We’re on the mooring there now, sorting through our stuff and preparing to store it in some large, generic public storage warehouse somewhere, like grownups do. But that space won’t be in Seattle, either, since we access those items so infrequently and storage in the city is relatively expensive, and we don’t even know if we’ll be there in the fall. But where, then, is best to put it all? It’s another conundrum I’m in a hurry to put behind me, but another tie being cut between us and the city.

All the outpouring of money and effort appears to be endless, but I know deep down that it’s not, that instead, we’re churning ahead through apparently endless lists and never-ending delays to build up escape velocity to fling ourselves out past Point Wilson and into the broader seas of the straits.

Even as we build up to that point, there are many things to regret, reasons to delay, considerations that provoke hesitation. Business will be, as ever, uncertain in our intermittent disconnection from the wired world. There are many people I like that we will also be leaving behind. They’ll have events in their lives that we won’t be around for, and we will miss them, and be more distant in some indefinable ways when next we meet: another cost of freedom.

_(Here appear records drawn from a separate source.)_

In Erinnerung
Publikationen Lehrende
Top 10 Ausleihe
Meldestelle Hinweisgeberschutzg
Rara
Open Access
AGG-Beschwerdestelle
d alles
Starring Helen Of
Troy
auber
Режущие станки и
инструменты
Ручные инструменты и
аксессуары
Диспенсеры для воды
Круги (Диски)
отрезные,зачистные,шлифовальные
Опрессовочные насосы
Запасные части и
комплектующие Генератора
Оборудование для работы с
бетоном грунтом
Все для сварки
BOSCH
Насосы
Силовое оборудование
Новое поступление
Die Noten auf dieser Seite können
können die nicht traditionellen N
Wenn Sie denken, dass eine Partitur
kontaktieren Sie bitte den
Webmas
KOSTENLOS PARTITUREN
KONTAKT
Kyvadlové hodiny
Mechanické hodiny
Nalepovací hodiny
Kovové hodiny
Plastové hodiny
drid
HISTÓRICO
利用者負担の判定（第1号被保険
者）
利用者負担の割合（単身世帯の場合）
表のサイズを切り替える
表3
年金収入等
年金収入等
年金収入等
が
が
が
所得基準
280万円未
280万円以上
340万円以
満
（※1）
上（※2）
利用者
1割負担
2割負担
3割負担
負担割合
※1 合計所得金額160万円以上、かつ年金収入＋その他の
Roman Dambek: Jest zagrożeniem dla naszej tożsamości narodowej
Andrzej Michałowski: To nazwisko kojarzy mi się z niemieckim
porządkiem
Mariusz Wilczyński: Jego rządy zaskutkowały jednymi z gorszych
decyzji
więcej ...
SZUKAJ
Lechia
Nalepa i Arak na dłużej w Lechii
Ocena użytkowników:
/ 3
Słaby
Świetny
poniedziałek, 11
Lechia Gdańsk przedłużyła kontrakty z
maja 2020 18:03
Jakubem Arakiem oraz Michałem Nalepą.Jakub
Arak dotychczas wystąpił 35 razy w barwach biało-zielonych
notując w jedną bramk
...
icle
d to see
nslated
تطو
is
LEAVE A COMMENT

With all these costs, you have to wonder, then, if freedom is anything other than an illusion? In some way or another, it seems that every choice leaves you beholden or bereft. But maybe freedom is about getting to make those choices for yourself, not necessarily enjoying the results.

All I know is that the further north I get, the more I feel like I’m making those choices, good and bad, and less like I am having them made for me. And having made them, I’m anxious to get out there and face the consequences. The westerlies are blowing, up on the strait. It’s time to go.